■ YOUR TASK: Exact transcript, pictures excluded: write out every record below.

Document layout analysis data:
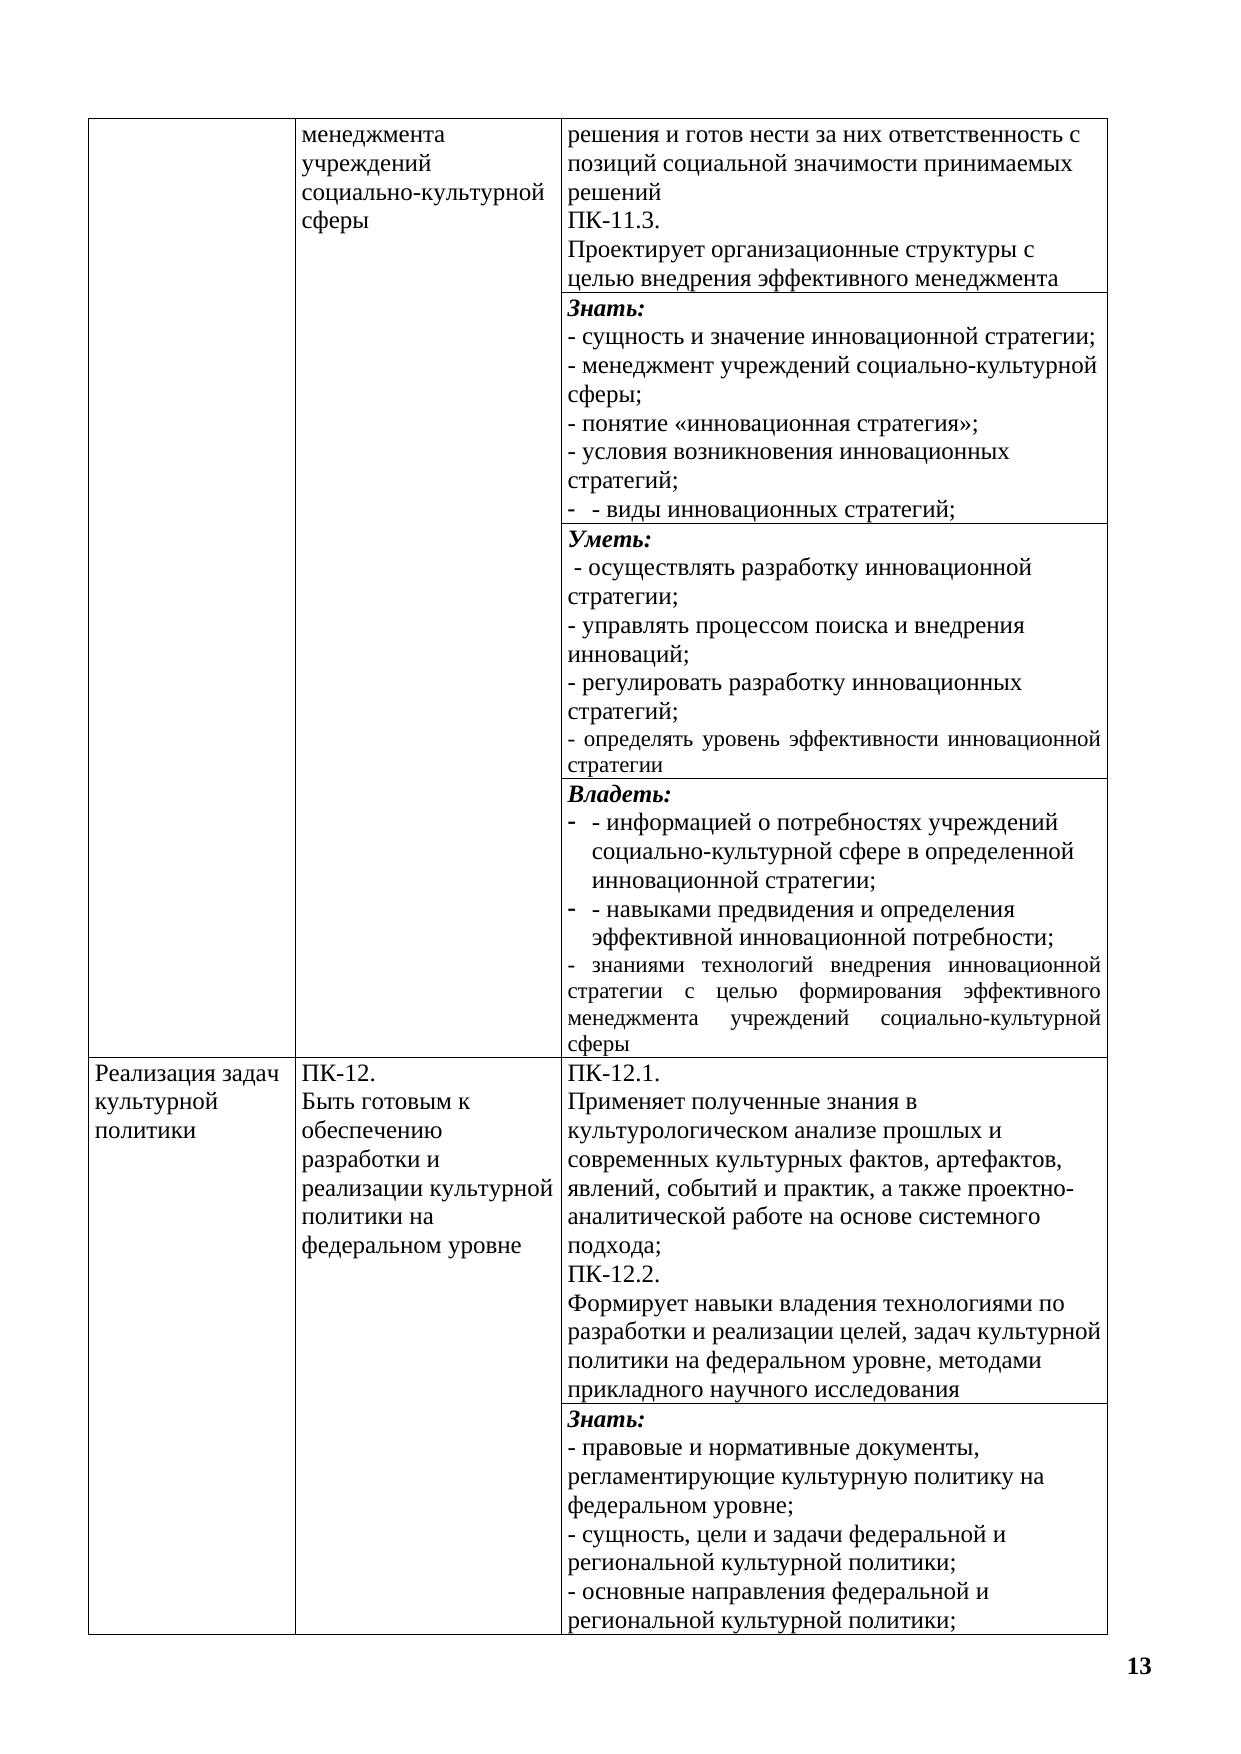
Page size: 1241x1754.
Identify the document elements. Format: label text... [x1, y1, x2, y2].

table_cell Знать: - сущность и значение инновационной стратегии; - менеджмент учреждений социально-культурной сферы; - понятие «инновационная стратегия»; - условия возникновения инновационных стратегий; - виды инновационных стратегий; [562, 293, 1107, 523]
table_cell Владеть: - информацией о потребностях учреждений социально-культурной сфере в определенной инновационной стратегии; - навыками предвидения и определения эффективной инновационной потребности; - знаниями технологий внедрения инновационной стратегии с целью формирования эффективного менеджмента учреждений социально-культурной сферы [562, 779, 1107, 1057]
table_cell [562, 119, 1107, 292]
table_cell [562, 1404, 1107, 1634]
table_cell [89, 119, 295, 1057]
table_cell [296, 119, 561, 1057]
table_cell ПК-12.1. Применяет полученные знания в культурологическом анализе прошлых и современных культурных фактов, артефактов, явлений, событий и практик, а также проектно-аналитической работе на основе системного подхода; ПК-12.2. Формирует навыки владения технологиями по разработки и реализации целей, задач культурной политики на федеральном уровне, методами прикладного научного исследования [562, 1058, 1107, 1403]
table_cell Реализация задач культурной политики [89, 1058, 295, 1634]
table_cell ПК-12. Быть готовым к обеспечению разработки и реализации культурной политики на федеральном уровне [296, 1058, 561, 1634]
table_cell Уметь: ­ - осуществлять разработку инновационной стратегии; - управлять процессом поиска и внедрения инноваций; - регулировать разработку инновационных стратегий; - определять уровень эффективности инновационной стратегии [562, 524, 1107, 778]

■ ANSWER SPACE:
Page size: 1241x1754.
Identify the document elements. Format: label text... [x1, y1, x2, y2].

table_cell Знать: - сущность и значение инновационной стратегии; - менеджмент учреждений социально-культурной сферы; - понятие «инновационная стратегия»; - условия возникновения инновационных стратегий; - виды инновационных стратегий; [562, 293, 1107, 523]
table_cell Владеть: - информацией о потребностях учреждений социально-культурной сфере в определенной инновационной стратегии; - навыками предвидения и определения эффективной инновационной потребности; - знаниями технологий внедрения инновационной стратегии с целью формирования эффективного менеджмента учреждений социально-культурной сферы [562, 779, 1107, 1057]
table_cell [562, 119, 1107, 292]
table_cell [562, 1404, 1107, 1634]
table_cell [89, 119, 295, 1057]
table_cell [296, 119, 561, 1057]
table_cell ПК-12.1. Применяет полученные знания в культурологическом анализе прошлых и современных культурных фактов, артефактов, явлений, событий и практик, а также проектно-аналитической работе на основе системного подхода; ПК-12.2. Формирует навыки владения технологиями по разработки и реализации целей, задач культурной политики на федеральном уровне, методами прикладного научного исследования [562, 1058, 1107, 1403]
table_cell Реализация задач культурной политики [89, 1058, 295, 1634]
table_cell ПК-12. Быть готовым к обеспечению разработки и реализации культурной политики на федеральном уровне [296, 1058, 561, 1634]
table_cell Уметь: ­ - осуществлять разработку инновационной стратегии; - управлять процессом поиска и внедрения инноваций; - регулировать разработку инновационных стратегий; - определять уровень эффективности инновационной стратегии [562, 524, 1107, 778]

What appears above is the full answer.